For three days in April, the former head of the Texas Lottery was facing a felony. Then, just like that, it vanished.

Gary Grief, the longtime former executive director of the Texas Lottery Commission, was quietly indicted by a Travis County grand jury in mid-April on a felony abuse-of-office charge tied to the controversial $95 million Lotto Texas drawing. The case was dismissed a few days later. The whiplash filing and retreat added a new legal twist to an already messy saga and reignited questions about who inside state government knew what, and when.

According to Click2Houston, court records show a Travis County grand jury returned the indictment in mid-April, with the case formally filed on April 14. Prosecutors then moved to dismiss it three days later at the request of Assistant District Attorney Rob Drummond. Grief's attorneys and the Travis County district attorney's office did not immediately respond to media requests for comment.

The one-page indictment accused Grief of intentionally misusing “government property, services, personnel, or a thing of value belonging to the government” during the April 22, 2023 Lotto Texas drawing, and alleged the value involved was $300,000 or more, the Houston Chronicle reports. The Chronicle's investigation has linked the alleged misuse to how the agency handled a massive ticket-buying operation that guaranteed a win for a single group. Grief resigned from the lottery commission in February 2024 and has denied helping to arrange the bulk purchase.

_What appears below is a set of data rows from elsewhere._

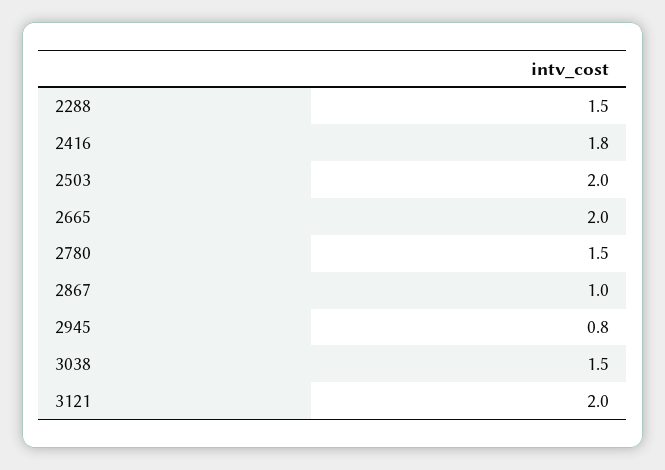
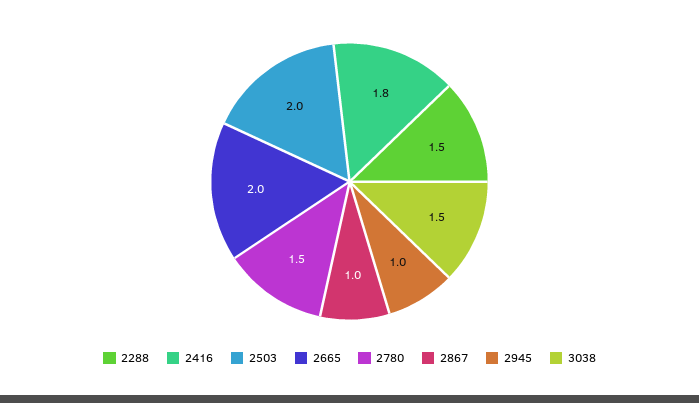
2945: 0.8 -> 1
3121: 2 -> none

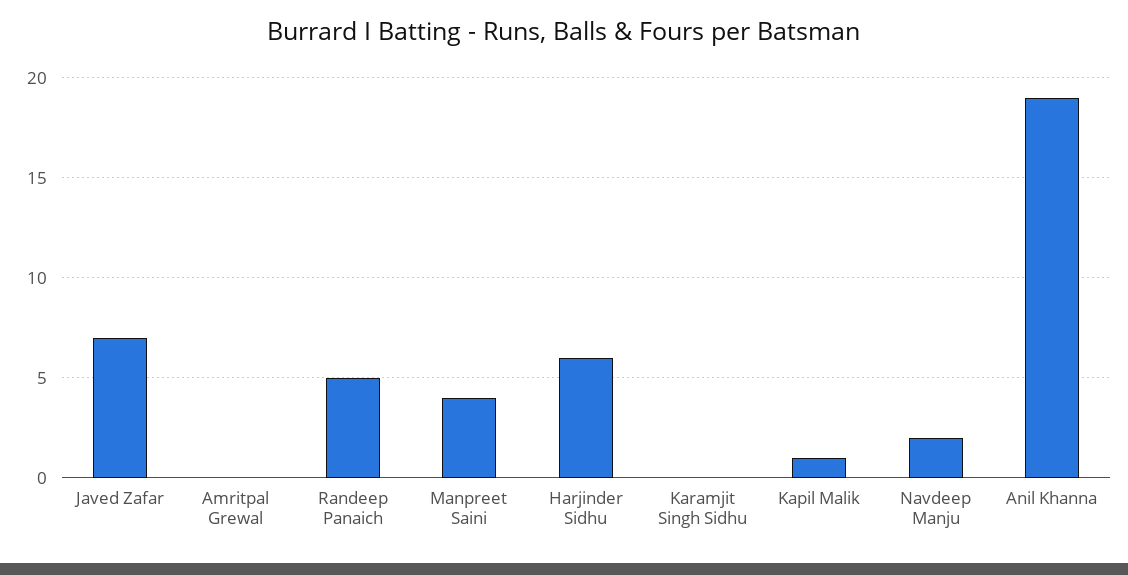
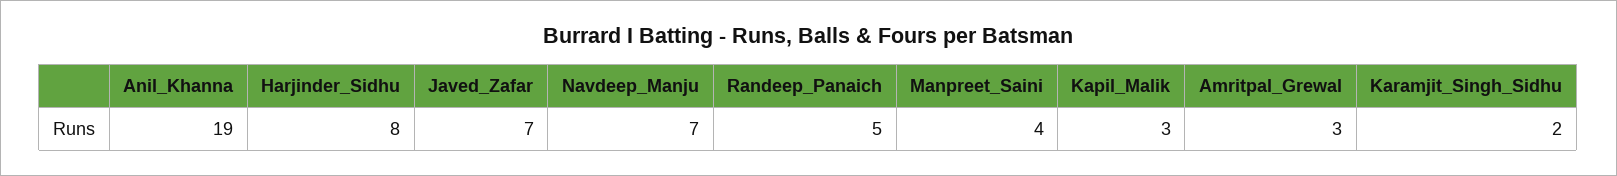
Amritpal Grewal: 0 -> 3
Harjinder Sidhu: 6 -> 8
Karamjit Singh Sidhu: 0 -> 2
Kapil Malik: 1 -> 3
Navdeep Manju: 2 -> 7

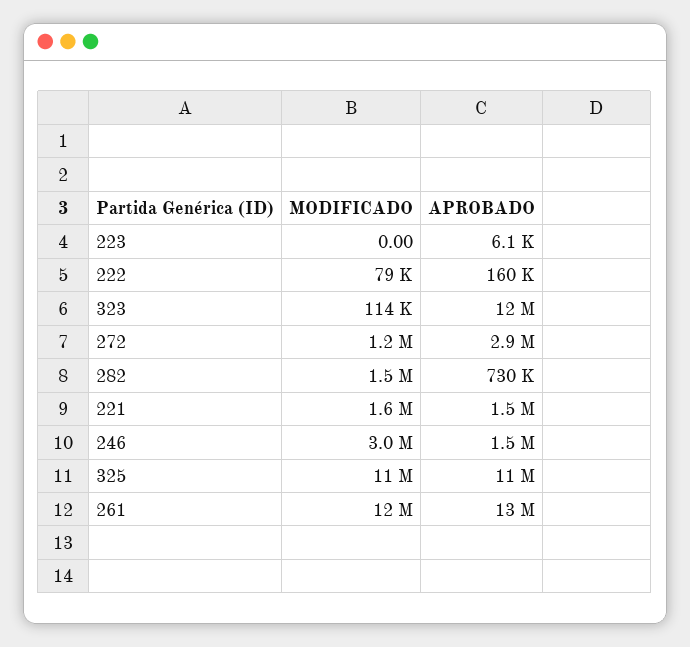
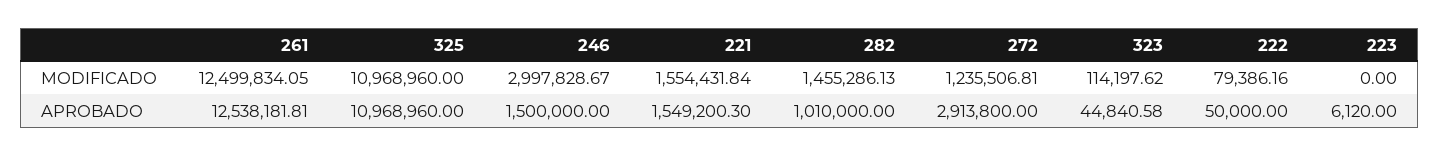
APROBADO, 222: 160000 -> 50000
APROBADO, 323: 12000000 -> 44840.58
APROBADO, 282: 730000 -> 1010000

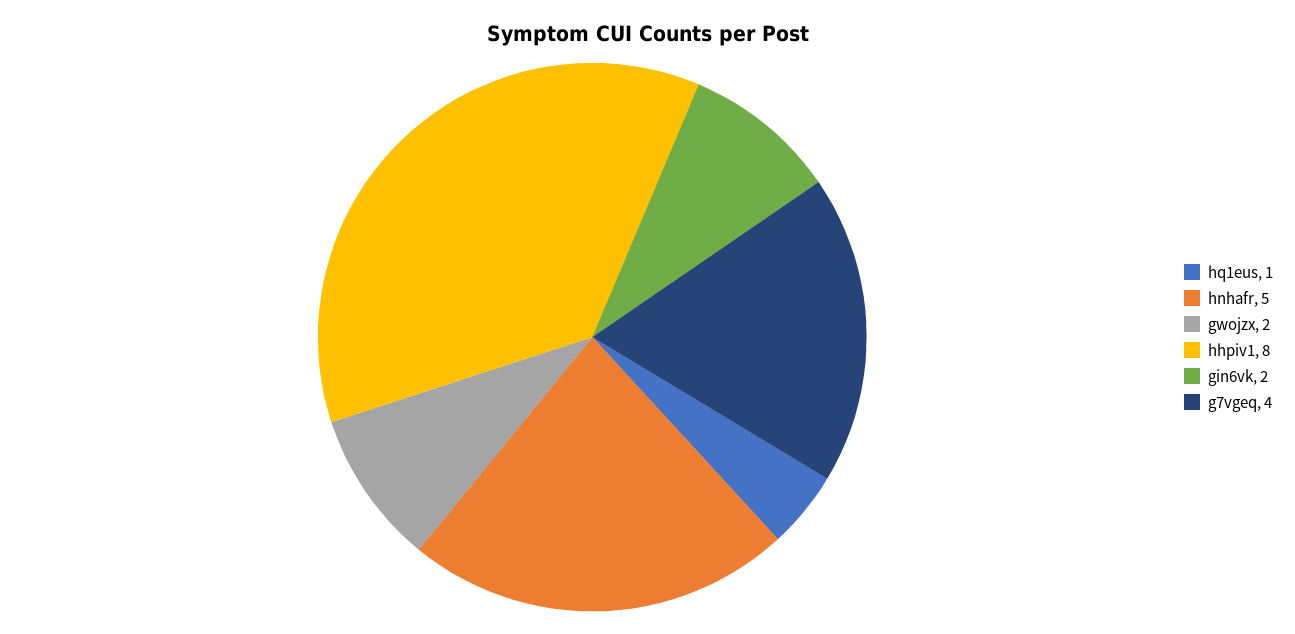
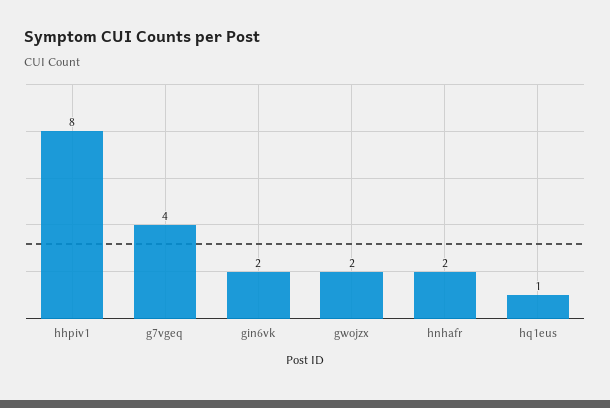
hnhafr: 5 -> 2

How the $95 million play worked

Investigative reporting into the April 22, 2023 drawing found that an entity called Rook TX bought nearly all of the roughly 25.8 million possible Lotto Texas number combinations. That strategy guaranteed that at least one of its tickets would hit the jackpot, and the group later collected a one-time payout of about $57.8 million.

Reporters traced the effort to international gamblers and documented how the tickets were printed across four licensed retailers in Round Rock, Spicewood, Waco, and Colleyville. Crews spent roughly 72 hours churning out millions of tickets. Express-News and other outlets have reported that state officials provided extra lottery terminals, pallets of ticket paper, and additional personnel that helped the giant purchase move through the system.

State investigations and agency shake-up

State investigators have been looking into the Lotto Texas play since March 2025, and the fallout has already reshaped how gambling is regulated in Texas. The controversy helped convince lawmakers to dismantle the Texas Lottery Commission and transfer oversight to the Texas Department of Licensing and Regulation.

Click2Houston reports that both the Texas Department of Public Safety and the state attorney general's office opened probes in March 2025. The Texas Department of Licensing and Regulation now lists lottery and charitable bingo among its official oversight duties, according to the agency's own contact pages: Texas Department of Licensing and Regulation.

Legal questions remain

The quick indictment and even quicker dismissal, which court documents attribute to prosecutorial discretion, leave a lot of blanks still unfilled. Officials have not publicly explained why a felony charge was brought in the first place or what specific evidence was presented to the grand jury.

The Houston Chronicle notes that the case was charged as a first-degree felony. With the indictment now dropped, prosecutors have not announced any new criminal filings. Legal analysts say dismissals like this can reflect doubts about the strength of the evidence, shifting investigative priorities, or efforts to protect grand jury secrecy while broader probes continue.

For now, state investigative files, ongoing legislative oversight, and public court records in Travis County are the likeliest places for new details to surface, whether that leads to revived criminal charges, civil litigation, or deeper financial audits. Grief has continued to deny wrongdoing, and as the dust settles, lawmakers and watchdog groups say they still want a clearer accounting of how the $95 million jackpot was allowed, processed, and ultimately paid out.